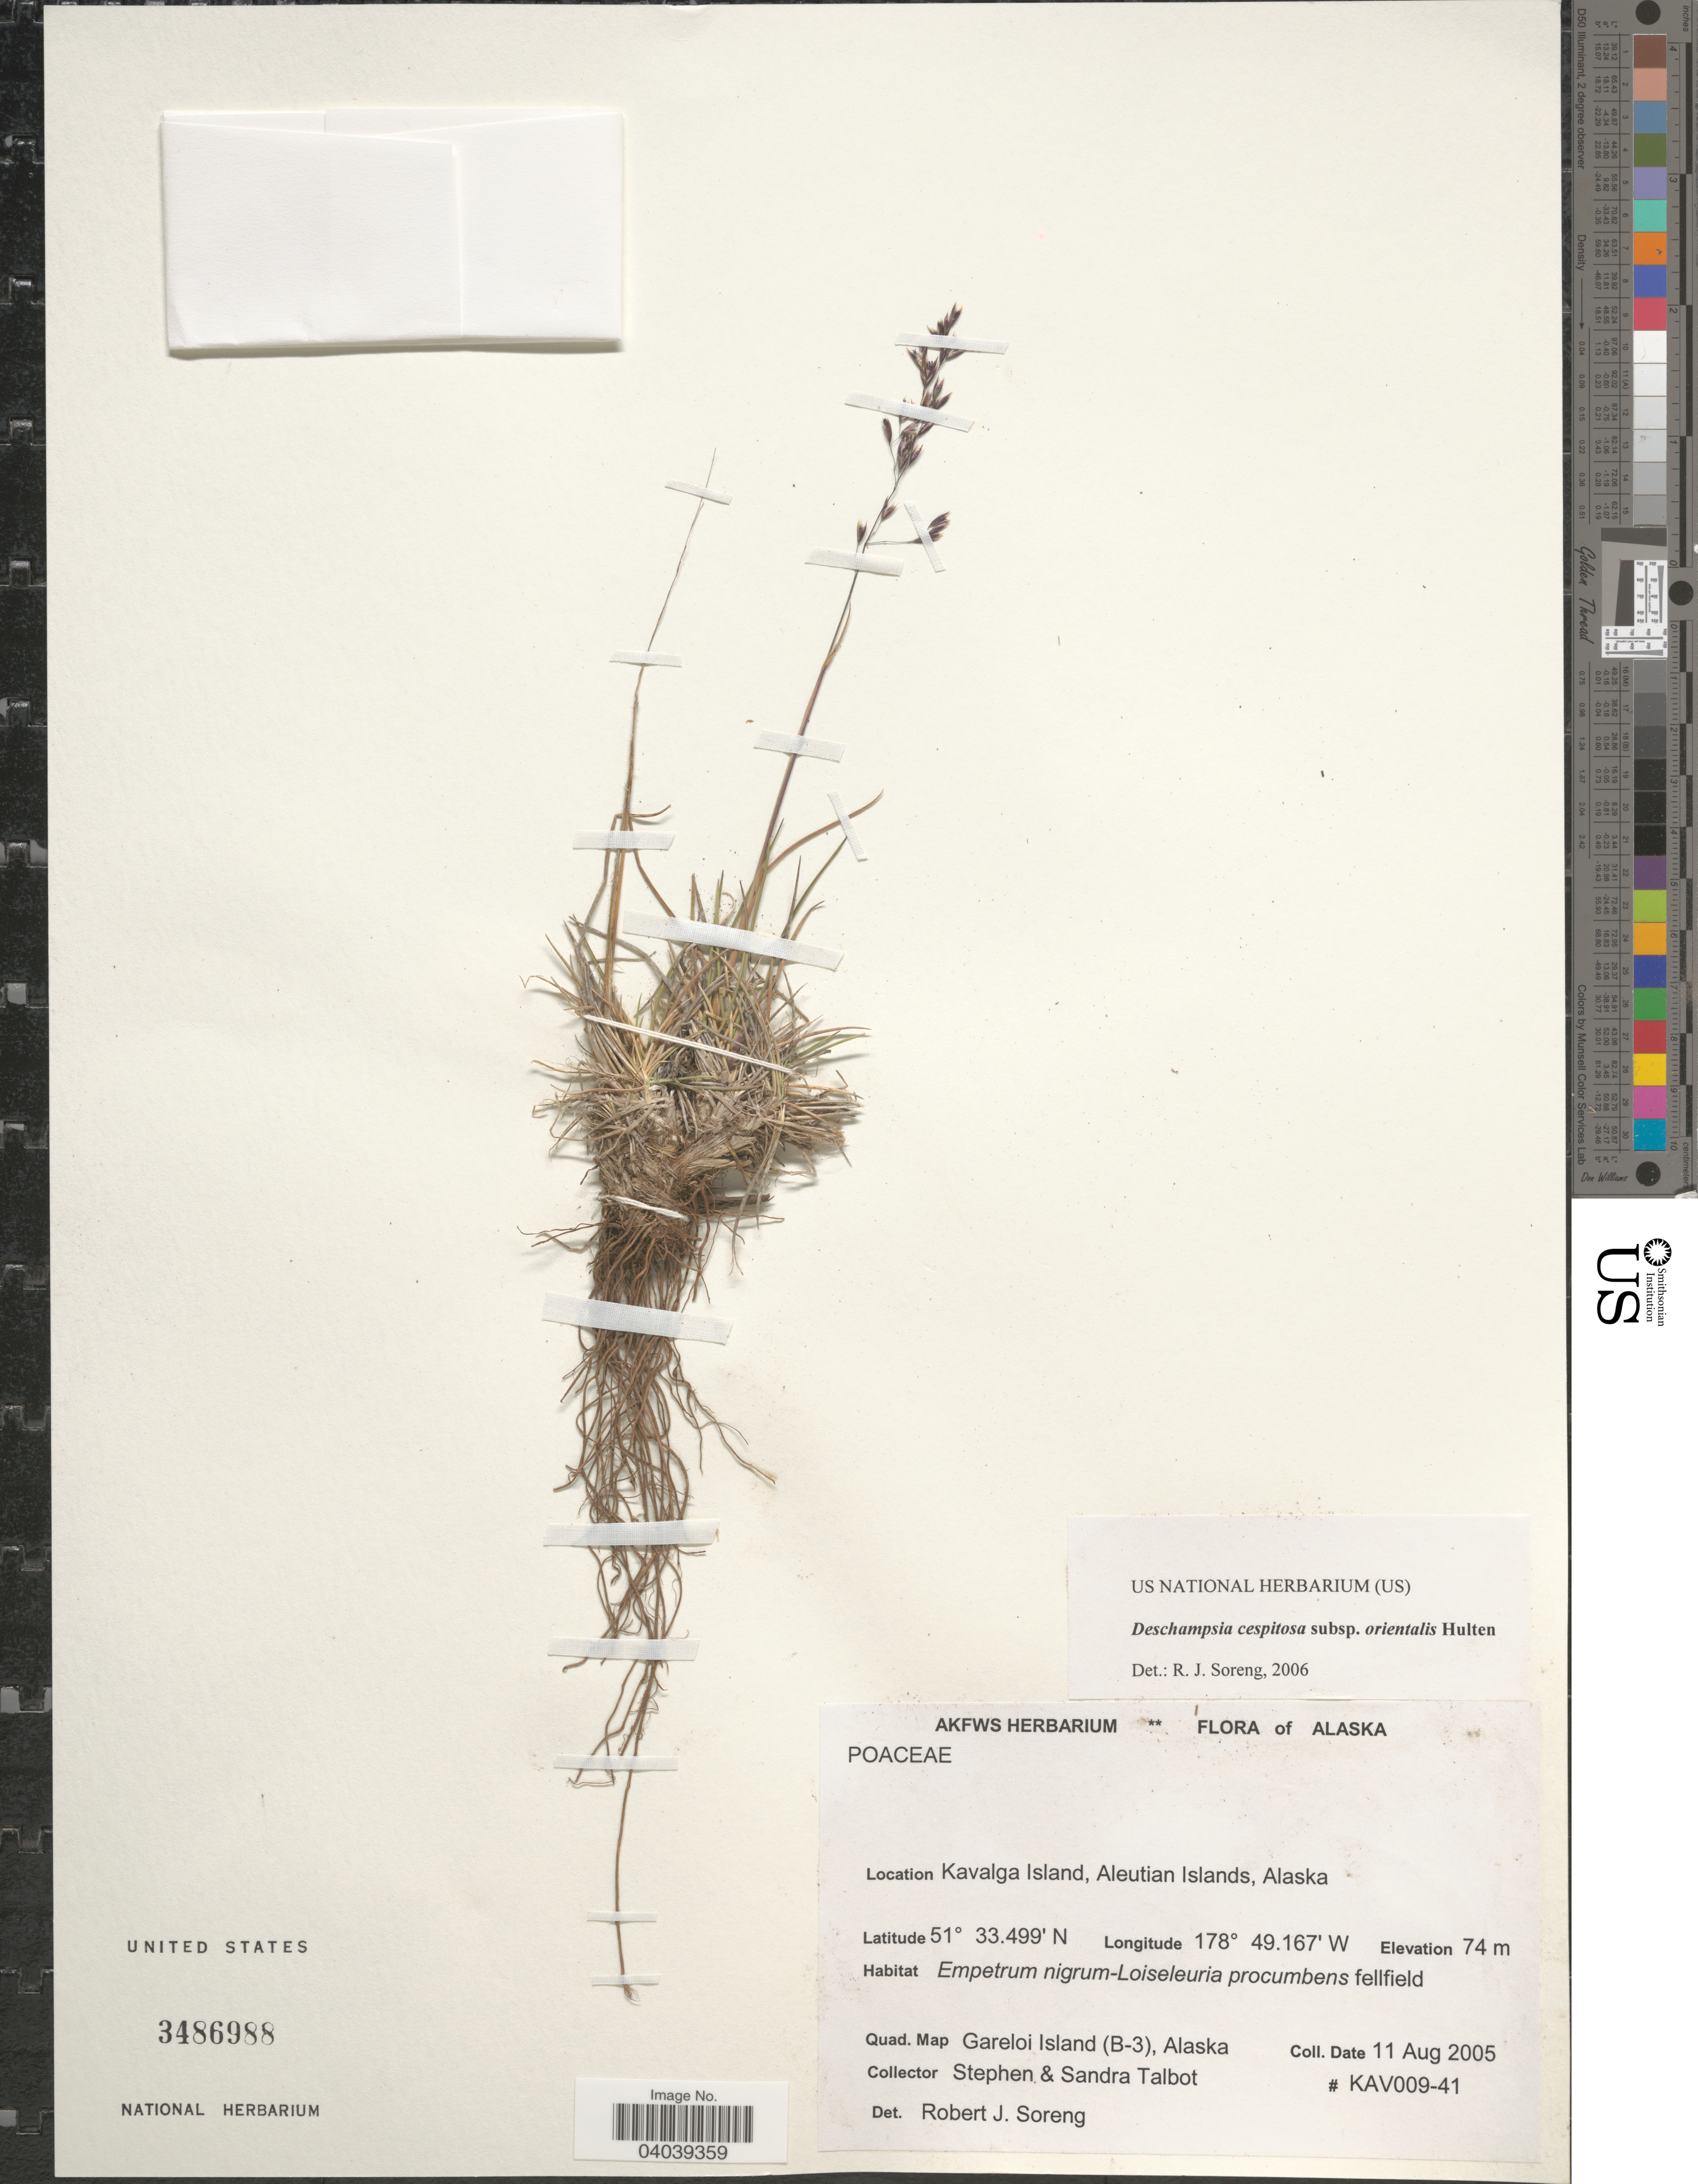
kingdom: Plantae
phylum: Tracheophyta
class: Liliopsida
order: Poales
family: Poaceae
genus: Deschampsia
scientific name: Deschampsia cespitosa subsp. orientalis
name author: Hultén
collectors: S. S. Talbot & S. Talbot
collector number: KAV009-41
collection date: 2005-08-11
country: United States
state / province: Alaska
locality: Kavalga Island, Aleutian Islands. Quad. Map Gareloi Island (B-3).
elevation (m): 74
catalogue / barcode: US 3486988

-----

Render every entry above as a two-column CSV with the header row field,value and one row per catalog field. Put each field name and its value in a quoted field, replace any line breaks with spaces, and omit the pictures.

Answer in full:
field,value
"kingdom:","Plantae"
"phylum:","Tracheophyta"
"class:","Liliopsida"
"order:","Poales"
"family:","Poaceae"
"genus:","Deschampsia"
"scientific name:","Deschampsia cespitosa subsp. orientalis"
"name author:","Hultén"
"collectors:","S. S. Talbot & S. Talbot"
"collector number:","KAV009-41"
"collection date:","2005-08-11"
"country:","United States"
"state / province:","Alaska"
"locality:","Kavalga Island, Aleutian Islands. Quad. Map Gareloi Island (B-3)."
"elevation (m):","74"
"catalogue / barcode:","US 3486988"